What to work on:
Print the listing exactly as it stands. Skip every picture.

Source information:

┌────────

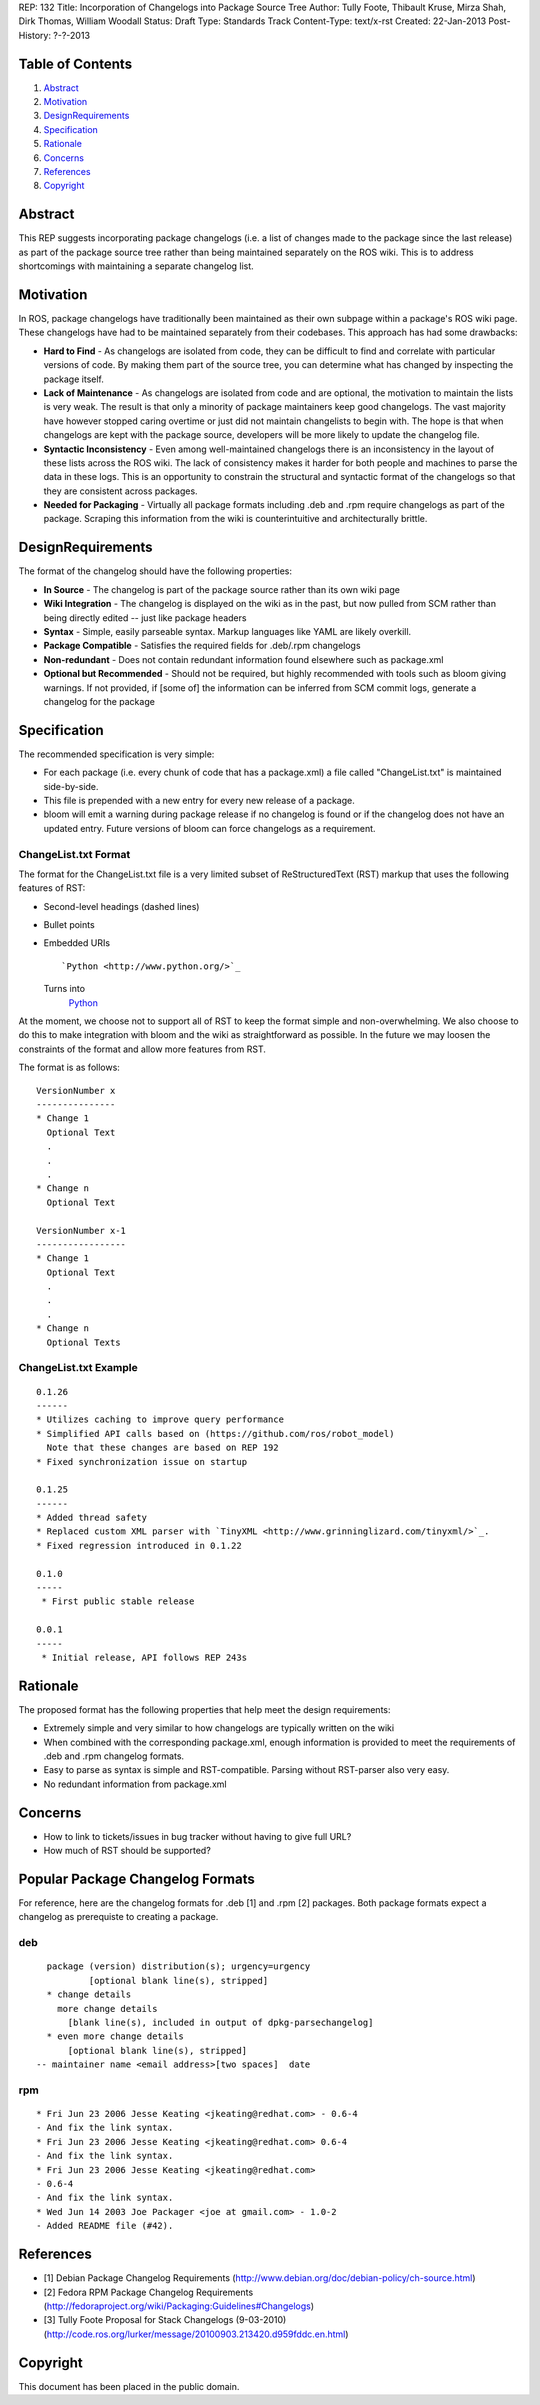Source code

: REP: 132
Title: Incorporation of Changelogs into Package Source Tree
Author: Tully Foote, Thibault Kruse, Mirza Shah, Dirk Thomas, William Woodall
Status: Draft
Type: Standards Track
Content-Type: text/x-rst
Created: 22-Jan-2013
Post-History: ?-?-2013

Table of Contents
=================

#. Abstract_
#. Motivation_
#. DesignRequirements_
#. Specification_
#. Rationale_
#. Concerns_
#. References_
#. Copyright_

Abstract
========
This REP suggests incorporating package changelogs (i.e. a list of changes made to the package since the last release) as part of the package source tree rather than being maintained separately on the ROS wiki. This is to address shortcomings with maintaining a separate changelog list.

Motivation
==========
In ROS, package changelogs have traditionally been maintained as their own subpage within a package's ROS wiki page. These changelogs have had to be maintained separately from their codebases. This approach has had some drawbacks:

* **Hard to Find** - As changelogs are isolated from code, they can be difficult to find and correlate with particular versions of code. By making them part of the source tree, you can determine what has changed by inspecting the package itself.

* **Lack of Maintenance** - As changelogs are isolated from code and are optional, the motivation to maintain the lists is very weak. The result is that only a minority of package maintainers keep good changelogs. The vast majority have however stopped caring overtime or just did not maintain changelists to begin with. The hope is that when changelogs are kept with the package source, developers will be more likely to update the changelog file. 

* **Syntactic Inconsistency** - Even among well-maintained changelogs there is an inconsistency in the layout of these lists across the ROS wiki. The lack of consistency makes it harder for both people and machines to parse the data in these logs. This is an opportunity to constrain the structural and syntactic format of the changelogs so that they are consistent across packages.

* **Needed for Packaging** - Virtually all package formats including .deb and .rpm require changelogs as part of the package. Scraping this information from the wiki is counterintuitive and architecturally brittle.

DesignRequirements
===================
The format of the changelog should have the following properties:

* **In Source** - The changelog is part of the package source rather than its own wiki page

* **Wiki Integration** - The changelog is displayed on the wiki as in the past, but now pulled from SCM rather than being directly edited -- just like package headers

* **Syntax** - Simple, easily parseable syntax. Markup languages like YAML are likely overkill.

* **Package Compatible** - Satisfies the required fields for .deb/.rpm changelogs

* **Non-redundant** - Does not contain redundant information found elsewhere such as package.xml

* **Optional but Recommended** - Should not be required, but highly recommended with tools such as bloom giving warnings. If not provided, if [some of] the information can be inferred from SCM commit logs, generate a changelog for the package

Specification
=============
The recommended specification is very simple:

* For each package (i.e. every chunk of code that has a package.xml) a file called "ChangeList.txt" is maintained side-by-side.

* This file is prepended with a new entry for every new release of a package.

* bloom will emit a warning during package release if no changelog is found or if the changelog does not have an updated entry. Future versions of bloom can force changelogs as a requirement.

ChangeList.txt Format
---------------------
The format for the ChangeList.txt file is a very limited subset of ReStructuredText (RST) markup that uses the following features of RST:

* Second-level headings (dashed lines)

* Bullet points

* Embedded URIs 

  ::

    `Python <http://www.python.org/>`_

  Turns into 
    `Python <http://www.python.org/>`_

At the moment, we choose not to support all of RST to keep the format simple and non-overwhelming. We also choose to do this to make integration with bloom and the wiki as straightforward as possible. In the future we may loosen the constraints of the format and allow more features from RST.

The format is as follows:

::

    VersionNumber x
    ---------------
    * Change 1
      Optional Text
      .
      .
      .
    * Change n
      Optional Text

    VersionNumber x-1
    -----------------
    * Change 1
      Optional Text
      .
      .
      .
    * Change n
      Optional Texts

ChangeList.txt Example
----------------------
::

    0.1.26
    ------
    * Utilizes caching to improve query performance
    * Simplified API calls based on (https://github.com/ros/robot_model)
      Note that these changes are based on REP 192
    * Fixed synchronization issue on startup

    0.1.25
    ------
    * Added thread safety
    * Replaced custom XML parser with `TinyXML <http://www.grinninglizard.com/tinyxml/>`_.
    * Fixed regression introduced in 0.1.22

    0.1.0
    -----
     * First public stable release

    0.0.1
    -----
     * Initial release, API follows REP 243s


Rationale
=========

The proposed format has the following properties that help meet the design requirements:

* Extremely simple and very similar to how changelogs are typically written on the wiki

* When combined with the corresponding package.xml, enough information is provided to meet the requirements of .deb and .rpm changelog formats.

* Easy to parse as syntax is simple and RST-compatible. Parsing without RST-parser also very easy.

* No redundant information from package.xml

Concerns
========
* How to link to tickets/issues in bug tracker without having to give full URL?
* How much of RST should be supported?

Popular Package Changelog Formats
=================================
For reference, here are the changelog formats for .deb [1] and .rpm [2] packages. Both package formats expect a changelog as prerequiste to creating a package.

deb
---

::

    package (version) distribution(s); urgency=urgency
            [optional blank line(s), stripped]
    * change details
      more change details
        [blank line(s), included in output of dpkg-parsechangelog]
    * even more change details
        [optional blank line(s), stripped]
  -- maintainer name <email address>[two spaces]  date

rpm
---

::

  * Fri Jun 23 2006 Jesse Keating <jkeating@redhat.com> - 0.6-4
  - And fix the link syntax.
  * Fri Jun 23 2006 Jesse Keating <jkeating@redhat.com> 0.6-4
  - And fix the link syntax.
  * Fri Jun 23 2006 Jesse Keating <jkeating@redhat.com>
  - 0.6-4
  - And fix the link syntax.
  * Wed Jun 14 2003 Joe Packager <joe at gmail.com> - 1.0-2
  - Added README file (#42).

References
==========
* [1] Debian Package Changelog Requirements
  (http://www.debian.org/doc/debian-policy/ch-source.html)
* [2] Fedora RPM Package Changelog Requirements
  (http://fedoraproject.org/wiki/Packaging:Guidelines#Changelogs)
* [3] Tully Foote Proposal for Stack Changelogs (9-03-2010)
  (http://code.ros.org/lurker/message/20100903.213420.d959fddc.en.html)

Copyright
=========
This document has been placed in the public domain.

└────────

Your solution:
Source code

: REP: 132
Title: Incorporation of Changelogs into Package Source Tree
Author: Tully Foote, Thibault Kruse, Mirza Shah, Dirk Thomas, William Woodall
Status: Draft
Type: Standards Track
Content-Type: text/x-rst
Created: 22-Jan-2013
Post-History: ?-?-2013

Table of Contents
=================

#. Abstract_
#. Motivation_
#. DesignRequirements_
#. Specification_
#. Rationale_
#. Concerns_
#. References_
#. Copyright_

Abstract
========
This REP suggests incorporating package changelogs (i.e. a list of changes made to the package since the last release) as part of the package source tree rather than being maintained separately on the ROS wiki. This is to address shortcomings with maintaining a separate changelog list.

Motivation
==========
In ROS, package changelogs have traditionally been maintained as their own subpage within a package's ROS wiki page. These changelogs have had to be maintained separately from their codebases. This approach has had some drawbacks:

* **Hard to Find** - As changelogs are isolated from code, they can be difficult to find and correlate with particular versions of code. By making them part of the source tree, you can determine what has changed by inspecting the package itself.

* **Lack of Maintenance** - As changelogs are isolated from code and are optional, the motivation to maintain the lists is very weak. The result is that only a minority of package maintainers keep good changelogs. The vast majority have however stopped caring overtime or just did not maintain changelists to begin with. The hope is that when changelogs are kept with the package source, developers will be more likely to update the changelog file. 

* **Syntactic Inconsistency** - Even among well-maintained changelogs there is an inconsistency in the layout of these lists across the ROS wiki. The lack of consistency makes it harder for both people and machines to parse the data in these logs. This is an opportunity to constrain the structural and syntactic format of the changelogs so that they are consistent across packages.

* **Needed for Packaging** - Virtually all package formats including .deb and .rpm require changelogs as part of the package. Scraping this information from the wiki is counterintuitive and architecturally brittle.

DesignRequirements
===================
The format of the changelog should have the following properties:

* **In Source** - The changelog is part of the package source rather than its own wiki page

* **Wiki Integration** - The changelog is displayed on the wiki as in the past, but now pulled from SCM rather than being directly edited -- just like package headers

* **Syntax** - Simple, easily parseable syntax. Markup languages like YAML are likely overkill.

* **Package Compatible** - Satisfies the required fields for .deb/.rpm changelogs

* **Non-redundant** - Does not contain redundant information found elsewhere such as package.xml

* **Optional but Recommended** - Should not be required, but highly recommended with tools such as bloom giving warnings. If not provided, if [some of] the information can be inferred from SCM commit logs, generate a changelog for the package

Specification
=============
The recommended specification is very simple:

* For each package (i.e. every chunk of code that has a package.xml) a file called "ChangeList.txt" is maintained side-by-side.

* This file is prepended with a new entry for every new release of a package.

* bloom will emit a warning during package release if no changelog is found or if the changelog does not have an updated entry. Future versions of bloom can force changelogs as a requirement.

ChangeList.txt Format
---------------------
The format for the ChangeList.txt file is a very limited subset of ReStructuredText (RST) markup that uses the following features of RST:

* Second-level headings (dashed lines)

* Bullet points

* Embedded URIs 

  ::

    `Python <http://www.python.org/>`_

  Turns into 
    `Python <http://www.python.org/>`_

At the moment, we choose not to support all of RST to keep the format simple and non-overwhelming. We also choose to do this to make integration with bloom and the wiki as straightforward as possible. In the future we may loosen the constraints of the format and allow more features from RST.

The format is as follows:

::

    VersionNumber x
    ---------------
    * Change 1
      Optional Text
      .
      .
      .
    * Change n
      Optional Text

    VersionNumber x-1
    -----------------
    * Change 1
      Optional Text
      .
      .
      .
    * Change n
      Optional Texts

ChangeList.txt Example
----------------------
::

    0.1.26
    ------
    * Utilizes caching to improve query performance
    * Simplified API calls based on (https://github.com/ros/robot_model)
      Note that these changes are based on REP 192
    * Fixed synchronization issue on startup

    0.1.25
    ------
    * Added thread safety
    * Replaced custom XML parser with `TinyXML <http://www.grinninglizard.com/tinyxml/>`_.
    * Fixed regression introduced in 0.1.22

    0.1.0
    -----
     * First public stable release

    0.0.1
    -----
     * Initial release, API follows REP 243s


Rationale
=========

The proposed format has the following properties that help meet the design requirements:

* Extremely simple and very similar to how changelogs are typically written on the wiki

* When combined with the corresponding package.xml, enough information is provided to meet the requirements of .deb and .rpm changelog formats.

* Easy to parse as syntax is simple and RST-compatible. Parsing without RST-parser also very easy.

* No redundant information from package.xml

Concerns
========
* How to link to tickets/issues in bug tracker without having to give full URL?
* How much of RST should be supported?

Popular Package Changelog Formats
=================================
For reference, here are the changelog formats for .deb [1] and .rpm [2] packages. Both package formats expect a changelog as prerequiste to creating a package.

deb
---

::

    package (version) distribution(s); urgency=urgency
            [optional blank line(s), stripped]
    * change details
      more change details
        [blank line(s), included in output of dpkg-parsechangelog]
    * even more change details
        [optional blank line(s), stripped]
  -- maintainer name <email address>[two spaces]  date

rpm
---

::

  * Fri Jun 23 2006 Jesse Keating <jkeating@redhat.com> - 0.6-4
  - And fix the link syntax.
  * Fri Jun 23 2006 Jesse Keating <jkeating@redhat.com> 0.6-4
  - And fix the link syntax.
  * Fri Jun 23 2006 Jesse Keating <jkeating@redhat.com>
  - 0.6-4
  - And fix the link syntax.
  * Wed Jun 14 2003 Joe Packager <joe at gmail.com> - 1.0-2
  - Added README file (#42).

References
==========
* [1] Debian Package Changelog Requirements
  (http://www.debian.org/doc/debian-policy/ch-source.html)
* [2] Fedora RPM Package Changelog Requirements
  (http://fedoraproject.org/wiki/Packaging:Guidelines#Changelogs)
* [3] Tully Foote Proposal for Stack Changelogs (9-03-2010)
  (http://code.ros.org/lurker/message/20100903.213420.d959fddc.en.html)

Copyright
=========
This document has been placed in the public domain.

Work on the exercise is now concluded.